Transcreve na íntegra o texto sobre a ida para o Rivungo, sem lhe alterar nada.

Texto fornecido:
::::
Sobrevoando a savana

Em Outubro de 1974 estava em Luanda, alojado na messe dos oficiais da Armada, junto à Base Naval, na Ilha do Cabo.
Tinha regressado de três meses em S. Tomé e Príncipe onde estivera em missão de patrulhamento a bordo do “Rovuma”.
Já vos descrevi alguns aspectos do navio e sua guarnição no meu post “O meu 25 de Abril” publicado nesse mesmo dia deste ano da graça (ou da desgraça) de 2005.
Entretanto, o navio fica em estaleiro para reparações.
Uma bela manhã, recebi uma comunicação do Comando Naval para lá me apresentar.
Ficava na marginal e cheguei rapidamente.
Deram-me instruções para seguir para o Rivungo, durante um mês, substituir o comandante do Destacamento de Marinha do Cuando e assim permitir que ele viesse de férias.
Não gostei da ideia, mas nada mais me restava senão cumpri-la.
O Destacamento ficava no extremo sudeste de Angola, juntinho à Zâmbia, e tinha fama de ser o verdadeiro Cu de Judas, bem mais cu e bem mais Judas que o açoriano, de S. Miguel.
Quem de lá regressava, após dois anos de comissão de serviço, vinha seguramente apanhado da mona. Felizmente eu só ficaria um mês. Aí, a ideia de conhecer o desconhecido, de fazer uma viagem às terras do fim do mundo, começou a aparecer-me com alguns atractivos.
E lá fui!
::::
Registos fornecidos:
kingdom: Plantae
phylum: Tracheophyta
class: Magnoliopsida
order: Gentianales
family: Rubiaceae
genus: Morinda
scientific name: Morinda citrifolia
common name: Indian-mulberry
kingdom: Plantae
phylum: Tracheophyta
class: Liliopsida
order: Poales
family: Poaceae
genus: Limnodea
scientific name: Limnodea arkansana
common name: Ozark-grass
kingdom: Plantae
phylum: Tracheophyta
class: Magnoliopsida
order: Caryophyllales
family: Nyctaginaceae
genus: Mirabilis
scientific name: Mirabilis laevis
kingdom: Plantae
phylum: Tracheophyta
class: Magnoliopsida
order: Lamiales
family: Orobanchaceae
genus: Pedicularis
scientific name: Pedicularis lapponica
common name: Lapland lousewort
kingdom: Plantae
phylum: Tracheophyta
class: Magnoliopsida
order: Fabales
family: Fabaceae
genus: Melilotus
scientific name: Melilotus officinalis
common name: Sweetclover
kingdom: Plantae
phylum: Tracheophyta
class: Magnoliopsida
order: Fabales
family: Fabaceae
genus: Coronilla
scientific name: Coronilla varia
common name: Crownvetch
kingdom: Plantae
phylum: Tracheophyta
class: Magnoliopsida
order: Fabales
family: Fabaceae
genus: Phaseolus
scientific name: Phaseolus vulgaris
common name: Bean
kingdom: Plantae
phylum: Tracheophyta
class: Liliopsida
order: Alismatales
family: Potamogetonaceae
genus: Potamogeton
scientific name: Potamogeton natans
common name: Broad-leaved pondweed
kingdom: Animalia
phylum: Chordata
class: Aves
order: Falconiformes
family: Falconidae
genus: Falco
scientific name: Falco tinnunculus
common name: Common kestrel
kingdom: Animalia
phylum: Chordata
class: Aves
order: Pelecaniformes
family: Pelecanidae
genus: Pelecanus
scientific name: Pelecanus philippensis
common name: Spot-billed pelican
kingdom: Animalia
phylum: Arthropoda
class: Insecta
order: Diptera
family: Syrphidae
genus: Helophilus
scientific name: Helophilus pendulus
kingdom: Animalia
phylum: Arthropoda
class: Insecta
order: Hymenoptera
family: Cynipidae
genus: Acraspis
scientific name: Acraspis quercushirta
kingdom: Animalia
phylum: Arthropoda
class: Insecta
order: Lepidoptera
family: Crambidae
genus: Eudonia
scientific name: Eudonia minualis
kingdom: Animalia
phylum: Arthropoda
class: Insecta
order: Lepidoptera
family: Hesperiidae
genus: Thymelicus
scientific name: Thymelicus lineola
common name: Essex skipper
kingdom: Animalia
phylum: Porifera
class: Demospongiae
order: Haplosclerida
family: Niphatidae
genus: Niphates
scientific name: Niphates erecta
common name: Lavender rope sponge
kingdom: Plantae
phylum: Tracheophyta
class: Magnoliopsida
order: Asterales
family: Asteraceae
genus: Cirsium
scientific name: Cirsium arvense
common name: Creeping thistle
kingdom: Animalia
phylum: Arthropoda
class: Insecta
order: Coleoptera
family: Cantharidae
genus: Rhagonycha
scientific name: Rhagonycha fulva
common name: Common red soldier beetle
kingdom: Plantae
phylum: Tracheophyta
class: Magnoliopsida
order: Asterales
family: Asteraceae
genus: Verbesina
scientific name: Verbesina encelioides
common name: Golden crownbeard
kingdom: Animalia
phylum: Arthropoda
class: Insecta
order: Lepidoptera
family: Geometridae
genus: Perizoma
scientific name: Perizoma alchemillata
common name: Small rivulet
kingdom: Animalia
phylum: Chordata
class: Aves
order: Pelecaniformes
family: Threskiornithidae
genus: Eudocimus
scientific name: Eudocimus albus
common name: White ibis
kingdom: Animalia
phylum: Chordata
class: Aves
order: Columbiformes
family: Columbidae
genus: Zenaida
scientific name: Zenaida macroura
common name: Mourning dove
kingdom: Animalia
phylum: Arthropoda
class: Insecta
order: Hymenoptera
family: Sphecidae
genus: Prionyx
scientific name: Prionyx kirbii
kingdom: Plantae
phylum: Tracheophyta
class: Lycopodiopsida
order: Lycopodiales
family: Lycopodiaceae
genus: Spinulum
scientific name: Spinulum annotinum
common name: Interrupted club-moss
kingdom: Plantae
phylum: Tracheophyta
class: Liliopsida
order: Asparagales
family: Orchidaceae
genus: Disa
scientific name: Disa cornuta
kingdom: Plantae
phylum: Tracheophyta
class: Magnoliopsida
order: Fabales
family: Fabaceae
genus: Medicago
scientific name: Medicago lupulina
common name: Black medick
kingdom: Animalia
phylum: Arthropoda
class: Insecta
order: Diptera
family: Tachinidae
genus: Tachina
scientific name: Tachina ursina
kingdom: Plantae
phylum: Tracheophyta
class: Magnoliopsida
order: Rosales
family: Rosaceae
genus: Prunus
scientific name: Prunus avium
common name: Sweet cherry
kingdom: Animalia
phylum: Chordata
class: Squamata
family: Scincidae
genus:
::::
Resposta:
Sobrevoando a savana

Em Outubro de 1974 estava em Luanda, alojado na messe dos oficiais da Armada, junto à Base Naval, na Ilha do Cabo.
Tinha regressado de três meses em S. Tomé e Príncipe onde estivera em missão de patrulhamento a bordo do “Rovuma”.
Já vos descrevi alguns aspectos do navio e sua guarnição no meu post “O meu 25 de Abril” publicado nesse mesmo dia deste ano da graça (ou da desgraça) de 2005.
Entretanto, o navio fica em estaleiro para reparações.
Uma bela manhã, recebi uma comunicação do Comando Naval para lá me apresentar.
Ficava na marginal e cheguei rapidamente.
Deram-me instruções para seguir para o Rivungo, durante um mês, substituir o comandante do Destacamento de Marinha do Cuando e assim permitir que ele viesse de férias.
Não gostei da ideia, mas nada mais me restava senão cumpri-la.
O Destacamento ficava no extremo sudeste de Angola, juntinho à Zâmbia, e tinha fama de ser o verdadeiro Cu de Judas, bem mais cu e bem mais Judas que o açoriano, de S. Miguel.
Quem de lá regressava, após dois anos de comissão de serviço, vinha seguramente apanhado da mona. Felizmente eu só ficaria um mês. Aí, a ideia de conhecer o desconhecido, de fazer uma viagem às terras do fim do mundo, começou a aparecer-me com alguns atractivos.
E lá fui!